#RefugeesWelcome – A Factsheet
This hashtag unites, what is currently (and for sad reasons) the most beautiful thing happening in Austria and all over Europe. Crisis and misery are knocking at the European Union’s door and hundreds of volunteers are trying to answer as best as they can, regardless what officials and politics are doing.
The refugee crisis is filling up timelines, newsstreams, newspapers and tabloids. Information of different levels of complexity is travelling at an enormous speed and today doesn’t know what tomorrow brings. This leads to a lot of confusion and even to dangerous half knowledge, for this reason we want to shed a light on what is going with a little fact sheet for expats:
Frustration, politics and the Dublin Regulation
To explain the political situation, which led to the refugee crisis would fill books, rather than a blog page entry. Briefly said, people are fleeing from war in middle east. Most of them are young men with their families, who are seeking peace and a normal life in Europe, until the war with Isis and the civil war in Syria are over. More than 4 million Syrians are fleeing the war zone according to current estimations. Most of them find shelter in camps in neighborhood countries. (Turkey 1.8 mil., Libanon 1.2 mil., Jordan 0.6 mil., Irak 2.5 mil.)
A part of them are undertaking the dangerous journey to Europe, where they are promised asylum. The Dublin Regulation obligates European Union countries to grant an asylum procedure to refugees seeking political protection. To avoid multiple asylum procedures in different countries, refugees are registered and are applying for asylum in the country of registration. This is problematic for refugees and nations as well and causes refugees to hide from authorities, until they arrive in their state of destination. In situations of crisis in their home state refugees are granted asylum in countries via special regulation. Whilst Syrian refugees fall into this special category, refugees from other countries are not so “lucky” and seek to avoid contact with authorities to evade the Dublin Regulation in certain countries.
People in Austria are very frustrated with the lack of official solutions by the government, politics on the other hand need to wait for answers from Brussels to plan permanent allocation, plainly said. The actual political situation is much more delicate, because the states of the European Union fail to agree on solutions for the crisis on short hand. Because of that people in affected states have started to take matters in their own hands and organized themselves to help the refugees. There is also a lot of fear and anger in the right wing of the population, which is expressed in inhumane statements on social media, stating that Syrian refugees are not of concern for Austria and therefore should be left to their own fate.
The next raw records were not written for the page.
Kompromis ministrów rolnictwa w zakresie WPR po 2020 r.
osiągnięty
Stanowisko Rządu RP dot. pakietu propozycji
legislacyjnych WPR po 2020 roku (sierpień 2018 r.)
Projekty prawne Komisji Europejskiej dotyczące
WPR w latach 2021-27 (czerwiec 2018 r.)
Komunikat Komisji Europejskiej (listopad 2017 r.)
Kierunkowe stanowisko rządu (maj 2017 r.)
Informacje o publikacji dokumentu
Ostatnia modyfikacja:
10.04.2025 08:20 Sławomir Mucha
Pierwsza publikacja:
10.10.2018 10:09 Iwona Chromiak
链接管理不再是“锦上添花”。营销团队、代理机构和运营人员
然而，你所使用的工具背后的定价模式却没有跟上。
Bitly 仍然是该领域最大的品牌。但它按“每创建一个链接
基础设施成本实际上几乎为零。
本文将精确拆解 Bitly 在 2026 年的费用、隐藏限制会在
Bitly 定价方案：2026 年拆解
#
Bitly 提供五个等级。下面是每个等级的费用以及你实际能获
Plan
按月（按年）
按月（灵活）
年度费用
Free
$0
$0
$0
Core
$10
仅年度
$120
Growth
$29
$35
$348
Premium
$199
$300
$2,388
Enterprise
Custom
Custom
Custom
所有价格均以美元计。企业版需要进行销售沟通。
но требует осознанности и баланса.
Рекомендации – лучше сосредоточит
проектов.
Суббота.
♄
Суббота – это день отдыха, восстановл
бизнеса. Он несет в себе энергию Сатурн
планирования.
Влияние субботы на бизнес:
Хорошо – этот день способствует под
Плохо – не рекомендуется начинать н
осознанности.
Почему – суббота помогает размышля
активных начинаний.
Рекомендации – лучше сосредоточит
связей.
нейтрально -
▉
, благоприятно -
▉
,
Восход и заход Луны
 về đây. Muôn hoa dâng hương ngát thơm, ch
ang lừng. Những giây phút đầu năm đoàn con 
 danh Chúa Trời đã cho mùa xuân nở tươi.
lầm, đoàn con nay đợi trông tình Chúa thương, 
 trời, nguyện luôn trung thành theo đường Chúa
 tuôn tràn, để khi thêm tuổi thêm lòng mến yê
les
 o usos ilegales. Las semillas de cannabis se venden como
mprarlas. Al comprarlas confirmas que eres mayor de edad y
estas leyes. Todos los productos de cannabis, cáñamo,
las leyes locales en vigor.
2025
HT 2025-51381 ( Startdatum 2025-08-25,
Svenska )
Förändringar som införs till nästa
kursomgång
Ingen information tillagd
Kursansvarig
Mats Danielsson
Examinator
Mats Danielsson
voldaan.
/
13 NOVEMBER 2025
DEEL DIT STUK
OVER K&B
Right wing politics are breeding on this attitude and there is a lot of tension, between the left and right wing factions and population.
Humanists and more open minded people solidarize strongly with refugees and have taken matters into their own hands to help them. They have organized in groups and are working with NGOs and official institutions to provide supply and volunteers for the refugees.
Nickelsdorf, Traiskirchen and Heiligenkreuz
These three towns are among the first destinations refugees are brought to, when they come to Austria. Whilst Nickelsdorf and Heiligenkreuz were set up temporarily due to the necessity of finding a space near the Hungarian border, during the last two weeks, Traiskirchen is an official refugee hostel in Lower Austria, which has been completely overcrowded in August and therefore earned a lot of media attention.
The hashtag stands for Hauptbahnhof Wien (central station Vienna) and is also the banner under which volunteers, organizations and the public communicate and organize. The non-profit organization Train of Hope is coordinating the webpage www.refugees.at, twitter and the facebook page and are currently updating donation lists to supply the many helpers and refugees, who volunteer at the central trainstation.
#hbfvie are the most famous, but not the only organization coordinating help for refugees. There are numerous storages, shelters and helping organizations all over the city, who are organized individually, for example Westbahnhof Volunteers, Refugees Welcome to Austria or Der geheime Kunstsalon at Zieglergasse.
Röszke – Gyor – Hegyeshalom – Horgos – Tovarnik
These are all locations near borders, where volunteers and NGOs set up camps to provide first aid and supply for travelling refugees. Last week, when most of the refugees came from Serbia to Hungary, Röszke, Gyor and Hegyeshalom were the destination of aid-convoys. Der geheime Kunstsalon and many others organized these convoys of volunteers and brought supplies to refugees in Hungary, which they had gathered beforehand. With the recent political development in Hungary (closing the border between Serbia and Hungary) refugees trying to get to central Europe via Croatia and Slovenia. Horgos (Serbia) and Tovarnia (Croatia) are refugee camps on this route and destination of convoys, which are organized via a facebook event page, which is updated frequently.
The given adresses are just examples for numerous places, where goods and money can be donated and volunteers are coordinated. The offical Austrian broadcasting agency ORF has provided a homepage for donations and information.